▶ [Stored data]
- Opening Delimiter -
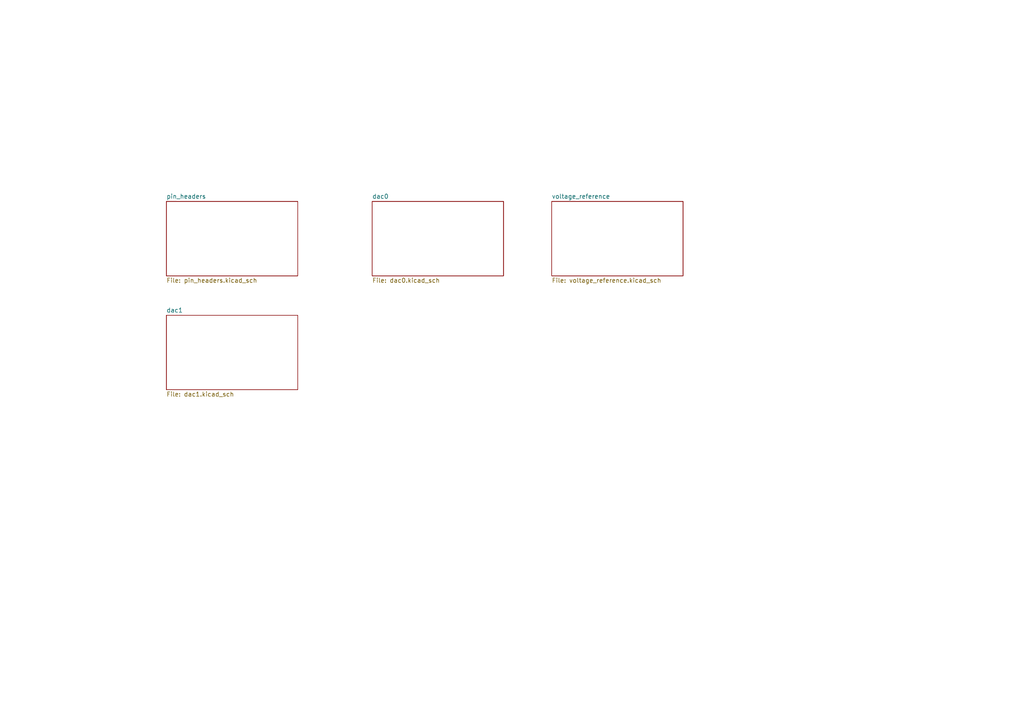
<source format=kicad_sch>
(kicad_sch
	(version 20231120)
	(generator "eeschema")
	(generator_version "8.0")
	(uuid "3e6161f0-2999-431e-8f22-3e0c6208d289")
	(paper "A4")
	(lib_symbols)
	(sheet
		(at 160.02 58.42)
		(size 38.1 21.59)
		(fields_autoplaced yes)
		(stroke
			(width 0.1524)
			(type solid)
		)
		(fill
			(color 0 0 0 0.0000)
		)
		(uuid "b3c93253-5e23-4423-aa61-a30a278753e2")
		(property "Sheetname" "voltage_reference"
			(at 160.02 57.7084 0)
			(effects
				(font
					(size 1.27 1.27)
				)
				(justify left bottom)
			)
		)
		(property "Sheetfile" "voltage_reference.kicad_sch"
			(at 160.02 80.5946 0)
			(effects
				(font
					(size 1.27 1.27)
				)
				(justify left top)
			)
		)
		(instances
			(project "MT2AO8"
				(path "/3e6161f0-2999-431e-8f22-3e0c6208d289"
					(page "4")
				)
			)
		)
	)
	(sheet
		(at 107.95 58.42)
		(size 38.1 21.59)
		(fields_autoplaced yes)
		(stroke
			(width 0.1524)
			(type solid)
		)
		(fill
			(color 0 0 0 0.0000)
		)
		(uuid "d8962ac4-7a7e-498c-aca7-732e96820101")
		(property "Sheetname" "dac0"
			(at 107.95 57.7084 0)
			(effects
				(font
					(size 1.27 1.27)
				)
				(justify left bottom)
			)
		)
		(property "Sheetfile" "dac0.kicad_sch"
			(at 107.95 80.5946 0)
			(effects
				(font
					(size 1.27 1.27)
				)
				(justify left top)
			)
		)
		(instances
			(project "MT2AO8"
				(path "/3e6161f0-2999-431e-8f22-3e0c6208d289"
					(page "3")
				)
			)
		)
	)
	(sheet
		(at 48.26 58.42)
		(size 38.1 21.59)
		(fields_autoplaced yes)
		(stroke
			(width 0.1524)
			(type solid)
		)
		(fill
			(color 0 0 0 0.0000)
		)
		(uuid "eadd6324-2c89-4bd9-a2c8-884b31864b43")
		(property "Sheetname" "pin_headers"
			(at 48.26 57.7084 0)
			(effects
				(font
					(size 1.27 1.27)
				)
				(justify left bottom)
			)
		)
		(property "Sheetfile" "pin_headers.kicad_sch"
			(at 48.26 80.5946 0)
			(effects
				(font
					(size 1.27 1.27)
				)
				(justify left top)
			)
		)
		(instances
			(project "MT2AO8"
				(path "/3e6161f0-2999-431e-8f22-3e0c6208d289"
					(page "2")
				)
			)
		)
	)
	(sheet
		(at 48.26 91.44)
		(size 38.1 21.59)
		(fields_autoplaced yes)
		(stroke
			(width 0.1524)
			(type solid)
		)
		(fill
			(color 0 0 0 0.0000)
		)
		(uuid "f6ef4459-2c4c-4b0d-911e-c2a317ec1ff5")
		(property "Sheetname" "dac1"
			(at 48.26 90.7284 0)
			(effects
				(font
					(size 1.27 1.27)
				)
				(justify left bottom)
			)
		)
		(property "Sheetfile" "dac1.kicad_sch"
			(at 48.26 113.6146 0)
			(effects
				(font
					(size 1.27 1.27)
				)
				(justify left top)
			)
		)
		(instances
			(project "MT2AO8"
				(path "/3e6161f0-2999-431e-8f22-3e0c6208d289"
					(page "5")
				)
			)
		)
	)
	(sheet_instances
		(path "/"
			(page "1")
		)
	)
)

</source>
- Closing Delimiter -
▶ [Problem description]
Copy every record exactly as written, leaving out the pictures.

▶ [Completed task]
<source format=kicad_sch>
(kicad_sch
	(version 20231120)
	(generator "eeschema")
	(generator_version "8.0")
	(uuid "3e6161f0-2999-431e-8f22-3e0c6208d289")
	(paper "A4")
	(lib_symbols)
	(sheet
		(at 160.02 58.42)
		(size 38.1 21.59)
		(fields_autoplaced yes)
		(stroke
			(width 0.1524)
			(type solid)
		)
		(fill
			(color 0 0 0 0.0000)
		)
		(uuid "b3c93253-5e23-4423-aa61-a30a278753e2")
		(property "Sheetname" "voltage_reference"
			(at 160.02 57.7084 0)
			(effects
				(font
					(size 1.27 1.27)
				)
				(justify left bottom)
			)
		)
		(property "Sheetfile" "voltage_reference.kicad_sch"
			(at 160.02 80.5946 0)
			(effects
				(font
					(size 1.27 1.27)
				)
				(justify left top)
			)
		)
		(instances
			(project "MT2AO8"
				(path "/3e6161f0-2999-431e-8f22-3e0c6208d289"
					(page "4")
				)
			)
		)
	)
	(sheet
		(at 107.95 58.42)
		(size 38.1 21.59)
		(fields_autoplaced yes)
		(stroke
			(width 0.1524)
			(type solid)
		)
		(fill
			(color 0 0 0 0.0000)
		)
		(uuid "d8962ac4-7a7e-498c-aca7-732e96820101")
		(property "Sheetname" "dac0"
			(at 107.95 57.7084 0)
			(effects
				(font
					(size 1.27 1.27)
				)
				(justify left bottom)
			)
		)
		(property "Sheetfile" "dac0.kicad_sch"
			(at 107.95 80.5946 0)
			(effects
				(font
					(size 1.27 1.27)
				)
				(justify left top)
			)
		)
		(instances
			(project "MT2AO8"
				(path "/3e6161f0-2999-431e-8f22-3e0c6208d289"
					(page "3")
				)
			)
		)
	)
	(sheet
		(at 48.26 58.42)
		(size 38.1 21.59)
		(fields_autoplaced yes)
		(stroke
			(width 0.1524)
			(type solid)
		)
		(fill
			(color 0 0 0 0.0000)
		)
		(uuid "eadd6324-2c89-4bd9-a2c8-884b31864b43")
		(property "Sheetname" "pin_headers"
			(at 48.26 57.7084 0)
			(effects
				(font
					(size 1.27 1.27)
				)
				(justify left bottom)
			)
		)
		(property "Sheetfile" "pin_headers.kicad_sch"
			(at 48.26 80.5946 0)
			(effects
				(font
					(size 1.27 1.27)
				)
				(justify left top)
			)
		)
		(instances
			(project "MT2AO8"
				(path "/3e6161f0-2999-431e-8f22-3e0c6208d289"
					(page "2")
				)
			)
		)
	)
	(sheet
		(at 48.26 91.44)
		(size 38.1 21.59)
		(fields_autoplaced yes)
		(stroke
			(width 0.1524)
			(type solid)
		)
		(fill
			(color 0 0 0 0.0000)
		)
		(uuid "f6ef4459-2c4c-4b0d-911e-c2a317ec1ff5")
		(property "Sheetname" "dac1"
			(at 48.26 90.7284 0)
			(effects
				(font
					(size 1.27 1.27)
				)
				(justify left bottom)
			)
		)
		(property "Sheetfile" "dac1.kicad_sch"
			(at 48.26 113.6146 0)
			(effects
				(font
					(size 1.27 1.27)
				)
				(justify left top)
			)
		)
		(instances
			(project "MT2AO8"
				(path "/3e6161f0-2999-431e-8f22-3e0c6208d289"
					(page "5")
				)
			)
		)
	)
	(sheet_instances
		(path "/"
			(page "1")
		)
	)
)

</source>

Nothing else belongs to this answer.